Indiana News

Local Neurosurgeon Says Human Head Transplant Would Be Difficult

Talks about Italian doctor's claim that he could successfully complete a transplant


A scientist in Italy says he could conceivably conduct a human head transplant within the next two years. One Indiana neurosurgeon says it might be possible eventually, but not that soon.

Listen to Ray Steele's interview with Dr. Jean Pierre Mobasser:

Dr. Sergio Canavero has gotten attention this week with his claim that he has outlined a way to successfully transplant a human head to another body, delicately attaching the spinal cord, blood vessels, nerves and everything else that would be necessary for a person to survive. "It's fairly easy to propose a theory like that, because you don't have to back it up," said Dr. Jean-Pierre Mobasser, a neurosurgeon with Goodman Campbell Brain and Spine in Indianapolis. "He lays out (in the journal Neurology International) exactly how he would recommend doing the procedure, but I think there are a lot of limitations to this being practical and working in reality."

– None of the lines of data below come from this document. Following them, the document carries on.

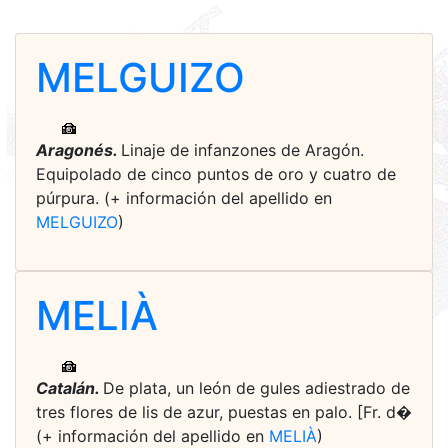
MELGUIZO
Aragonés.
Linaje de infanzones de Aragón.
Equipolado de cinco puntos de oro y cuatro de
púrpura. (+ información del apellido en
MELGUIZO
)
MELIÀ
Catalán.
De plata, un león de gules adiestrado de
tres flores de lis de azur, puestas en palo. [Fr. d�
(+ información del apellido en
MELIÀ
)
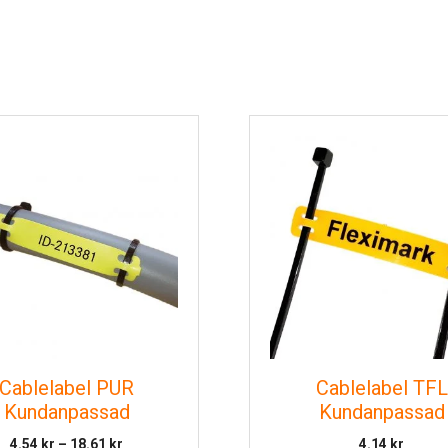
Cablelabel PUR
Cablelabel TFL
Kundanpassad
Kundanpassad
Prisintervall:
4.54
kr
–
18.61
kr
4.14
kr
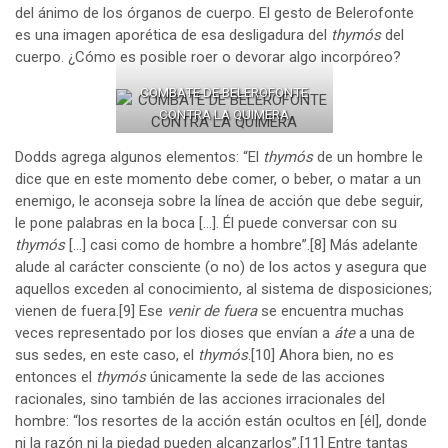
del ánimo de los órganos de cuerpo. El gesto de Belerofonte
es una imagen aporética de esa desligadura del
thymós
del
cuerpo. ¿Cómo es posible roer o devorar algo incorpóreo?
COMBATE DE BELEROFONTE
CONTRA LA QUIMERA
Dodds agrega algunos elementos: “El
thymós
de un hombre le
dice que en este momento debe comer, o beber, o matar a un
enemigo, le aconseja sobre la línea de acción que debe seguir,
le pone palabras en la boca […]. Él puede conversar con su
thymós
[…] casi como de hombre a hombre”.
[8]
Más adelante
alude al carácter consciente (o no) de los actos y asegura que
aquellos exceden al conocimiento, al sistema de disposiciones;
vienen de fuera.
[9]
Ese
venir de fuera
se encuentra muchas
veces representado por los dioses que envían a
áte
a una de
sus sedes, en este caso, el
thymós
.
[10]
Ahora bien, no es
entonces el
thymós
únicamente la sede de las acciones
racionales, sino también de las acciones irracionales del
hombre: “los resortes de la acción están ocultos en [él], donde
ni la razón ni la piedad pueden alcanzarlos”.
[11]
Entre tantas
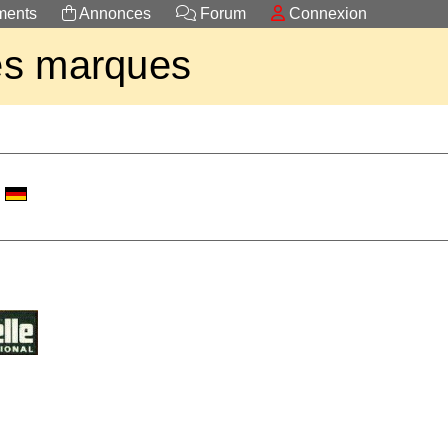
ents
Annonces
Forum
Connexion
es marques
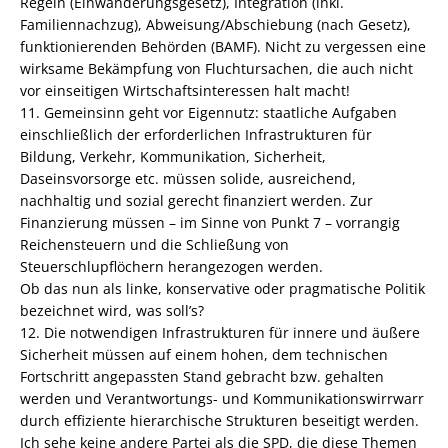
Regeln (Einwanderungsgesetz), Integration (inkl.
Familiennachzug), Abweisung/Abschiebung (nach Gesetz),
funktionierenden Behörden (BAMF). Nicht zu vergessen eine
wirksame Bekämpfung von Fluchtursachen, die auch nicht
vor einseitigen Wirtschaftsinteressen halt macht!
11. Gemeinsinn geht vor Eigennutz: staatliche Aufgaben
einschließlich der erforderlichen Infrastrukturen für
Bildung, Verkehr, Kommunikation, Sicherheit,
Daseinsvorsorge etc. müssen solide, ausreichend,
nachhaltig und sozial gerecht finanziert werden. Zur
Finanzierung müssen – im Sinne von Punkt 7 – vorrangig
Reichensteuern und die Schließung von
Steuerschlupflöchern herangezogen werden.
Ob das nun als linke, konservative oder pragmatische Politik
bezeichnet wird, was soll’s?
12. Die notwendigen Infrastrukturen für innere und äußere
Sicherheit müssen auf einem hohen, dem technischen
Fortschritt angepassten Stand gebracht bzw. gehalten
werden und Verantwortungs- und Kommunikationswirrwarr
durch effiziente hierarchische Strukturen beseitigt werden.
Ich sehe keine andere Partei als die SPD, die diese Themen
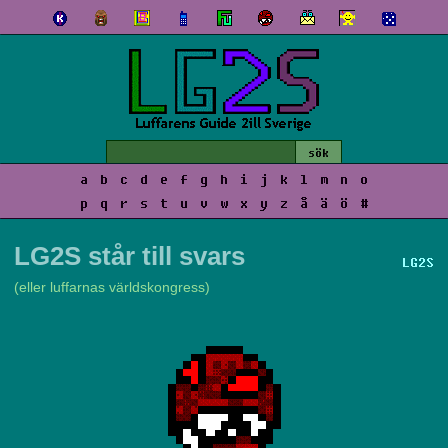
a
b
c
d
e
f
g
h
i
j
k
l
m
n
o
p
q
r
s
t
u
v
w
x
y
z
å
ä
ö
#
LG2S står till svars
LG2S
(eller luffarnas världskongress)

Canavero claims to have solved the problem that plagued the attempt to transplant the heads of monkeys more than 40 years ago - the reattachment of the spinal cord. While a monkey's head was transplanted onto another body, the monkey died eight days later because the spinal cord was not reconnected. But Mobasser says there is more to worry about than just connecting the spinal cord. "You have to reconnect the carotid artery, you have to hope that the brain doesn't suffer a stroke in the process, and you have to hope that the brain doesn't suffer ischemia (insufficient blood flow) during the surgery to reconnect all of these structures," said Mobasser.

If he had another $30 million for research, Canavero claims he could complete a head transplant within two years. Mobasser says he doesn't buy that timeline, but says he doesn't rule out a successful head transplant as medical technology advances. "If he had said this may occur within the next century, he may be right," said Mobasser. "Certainly, we have made large jumps in transplant surgeries and treatments of autoimmune rejection system, but reattaching the spinal cord has always been the limiting factor for surgeries such as this.

Both doctors believe that if head transplants were possible, they would only benefit a limited group of people, someone with Musular Dystrophy or some other disorder that halts the proper function of someone's body. But even if it's possible, many will still wonder if it is ethical, something even Canavero is wondering. "If it's something that's ever done in the future, there will have to be some very strict guidelines before it's allowed to occur," said Mobasser.